Teks yang ditampilkan ->
Langsung ke konten utama

Ketika Adik Susah Dibangunkan Sahur

Hari terakhir di bulan Sya’ban menghadirkan hiruk-pikuk yang khas di rumah kami. Mulai dari mamah yang sibuk menyiapkan mukena untuk tarawih nanti malam, memasak ayam potong kiriman teteh, sampai dengan agenda ‘jalan’ dengan tetangga untuk melakukan ziarah ke makam keluarga. Sedangkan saya sibuk bebenah rumah, terutama kamar yang seminggu terakhir ini dibiarkan berantakan karena kesibukan mengisi raport, lantas memasang jadwal imsyakiyah di pintu kulkas. Yang tak bergeming dengan kesibukan adalah adik bungsu saya yang masih duduk di bangku kelas tujuh. Di hari pertamanya liburan panjang, nonton tv masih menjadi pilihan favoritnya. Beranjak hanya ketika disuruh makan atau shalat. Selebihnya kembali menekuni benda kotak ajaib itu sampai Aa-nya pulang kerja dan mengambil alih kendali remot tv. Klik. Layar gelap. Lantas perhatiannya beralih ke laptop atau MP3 di HP. Ckckck...kerjaan ABG gak ada yang lebih penting apa ya? :D

 Mengingat masih banyak kebiasaan kurang baik adik bungsu saya tersebut, akhirnya saya memilih untuk berbicara lebih serius dengannya.
“Isukan, bade diugahkeun sahur dengan cara naon?” tanya saya.
“Hm.. diguyur!” dia menanggapi dengan bercanda.
“Bener, nya! Isukan ku teteh di guyur kamuh!” saya balik nantangin. Dia hanya nyengir.

Bukan tanpa alasan, Ramadhan tahun lalu, sahur adalah waktu yang menguras tenaga dan pikiran. Mamah, saya, dan adik pertama saya sibuk mencari cara yang lebih efektif untuk membangunkan sahur adik bungsu saya tersebut yang masih suka ngambek.
Ada beberapa jurus yang keluarga kami terapkan untuk membangunkan sahur si adik.

Data yang tercatat ->

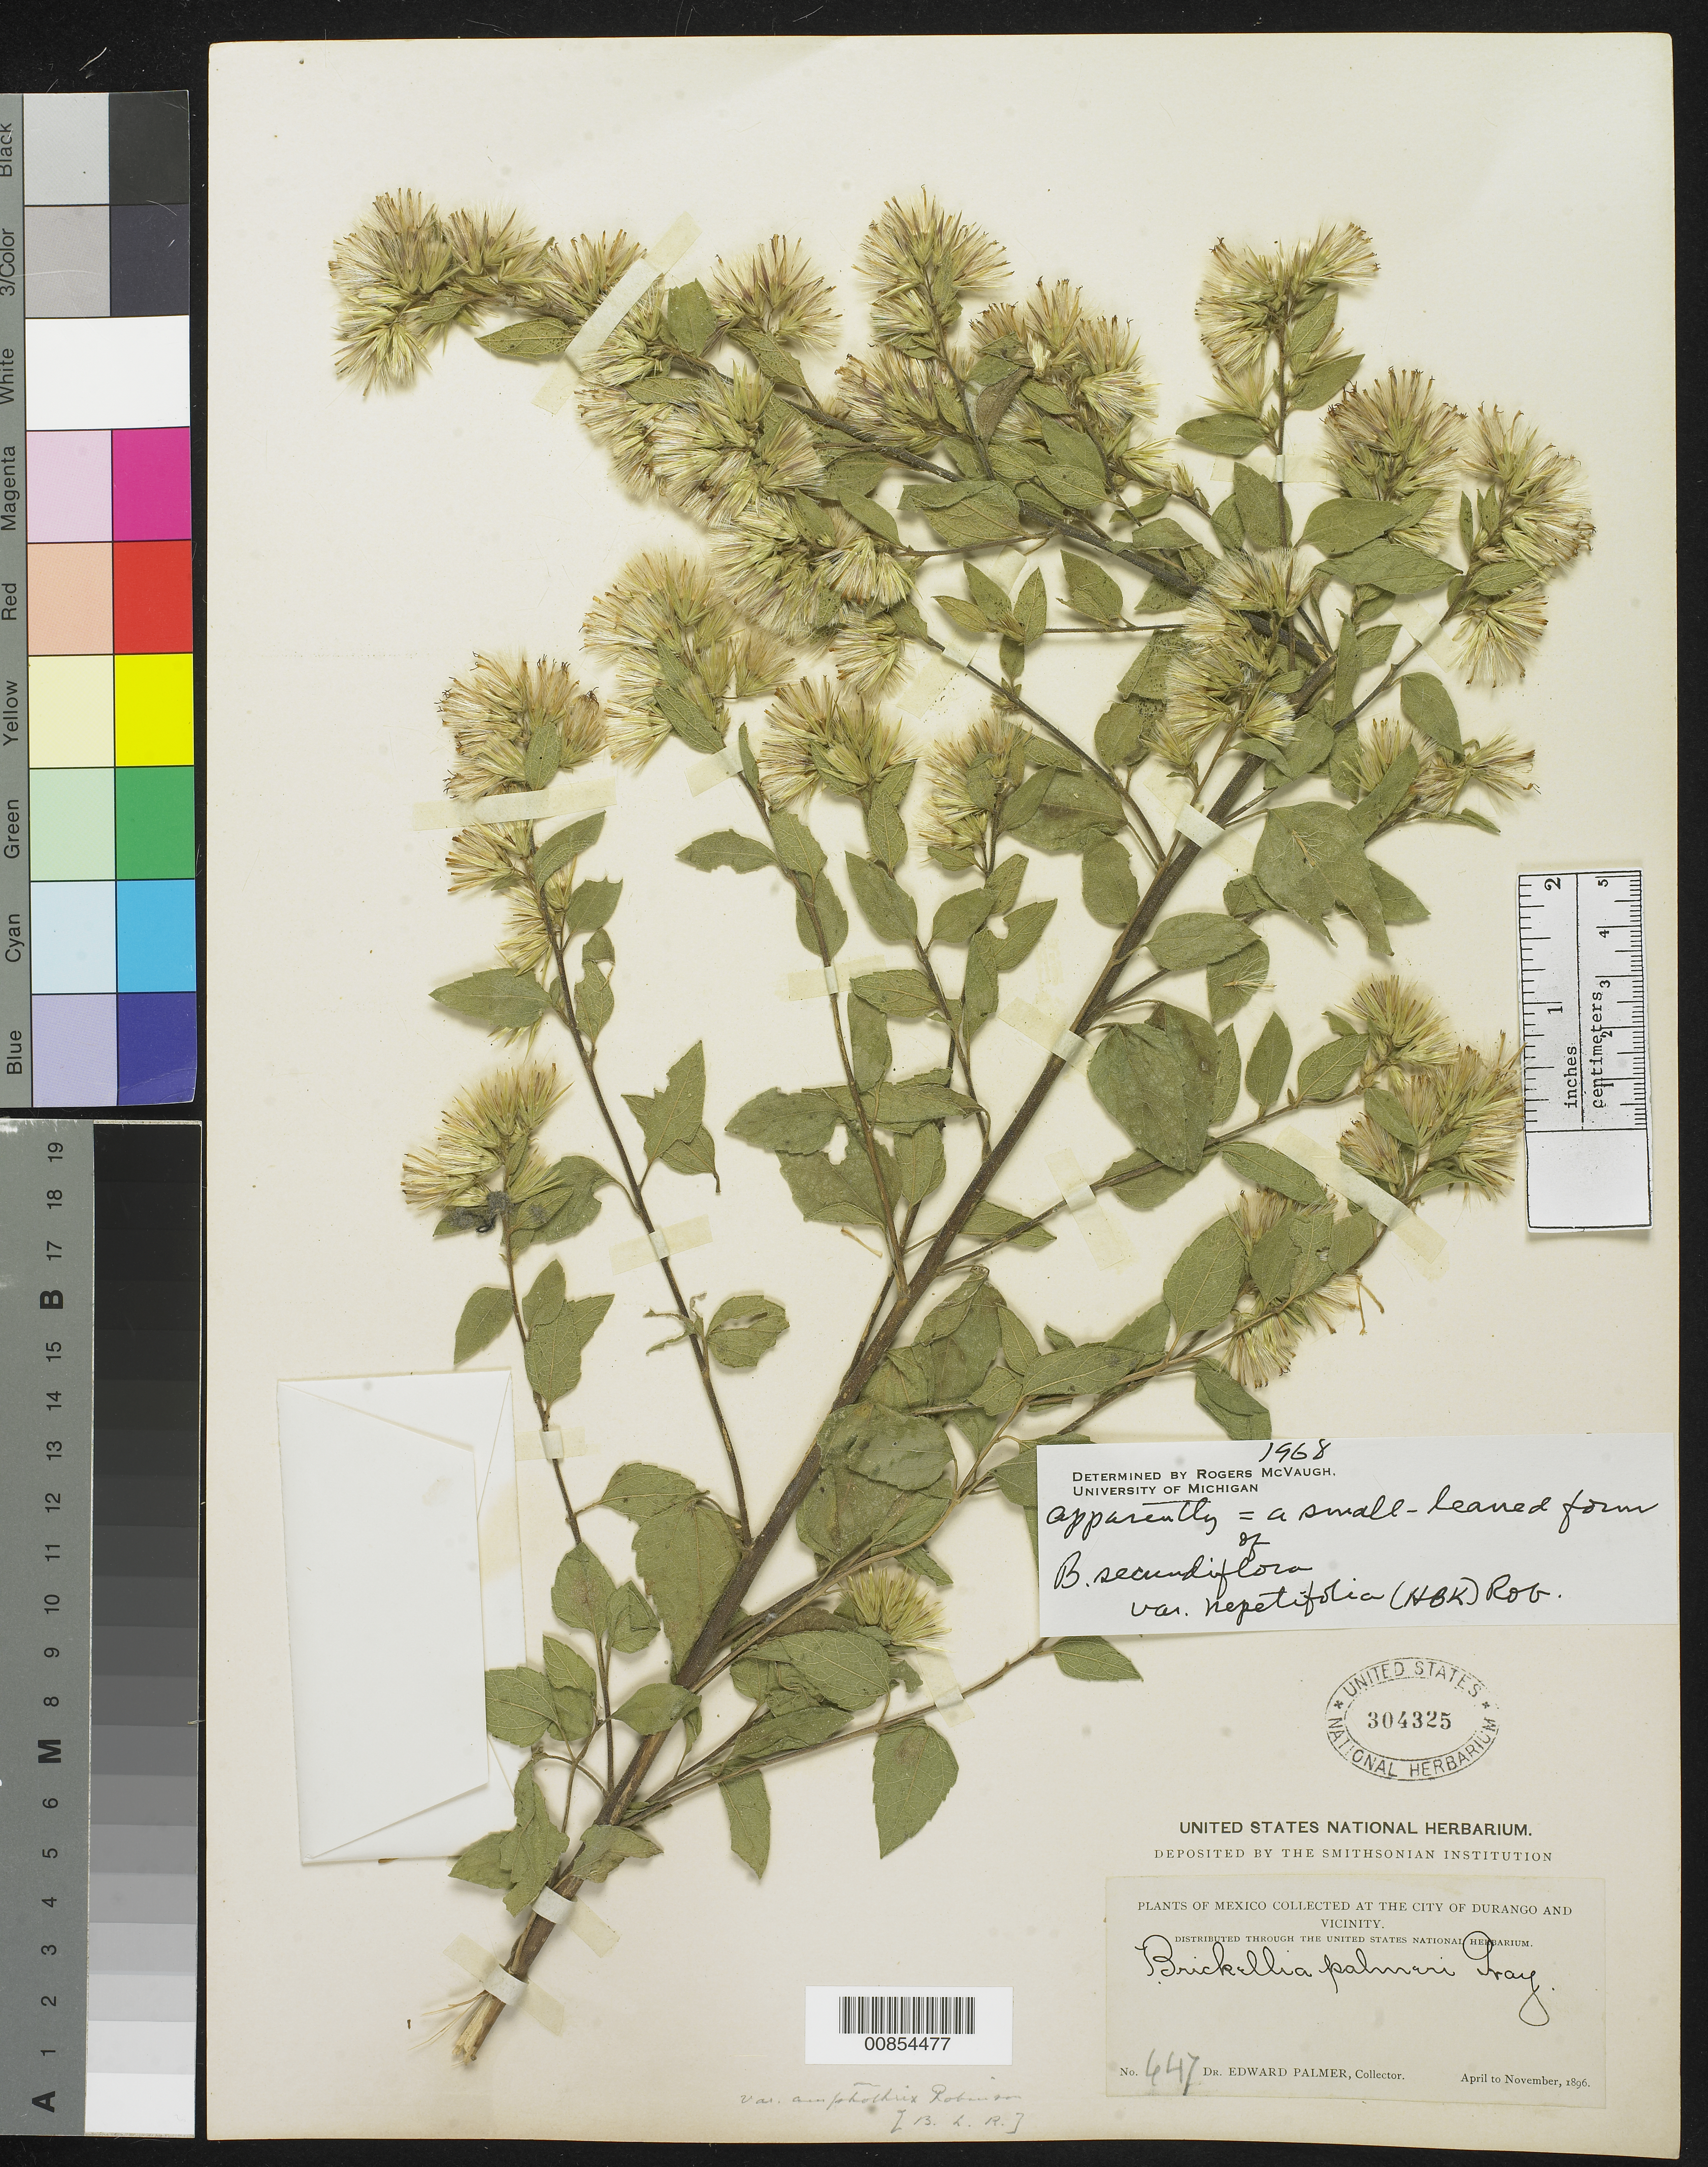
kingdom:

Tugas yang dikerjakan ->
[a] Dalam teks tentang adik yang susah dibangunkan sahur, di kelas berapa adik bungsu penulis bersekolah?
[b] Ringkaslah teks tentang adik yang susah dibangunkan sahur dalam dua kalimat.

Jawaban per tugas ->
[a] Kelas tujuh.

[b] Pada hari terakhir bulan Sya'ban, keluarga penulis sibuk dengan berbagai persiapan, seperti menyiapkan mukena untuk tarawih dan berbenah rumah. Sementara itu, adik bungsu penulis hanya menonton tv, sehingga penulis mengajaknya bicara lebih serius, sebab pada Ramadhan tahun lalu adik itu sulit dibangunkan sahur dan masih suka ngambek.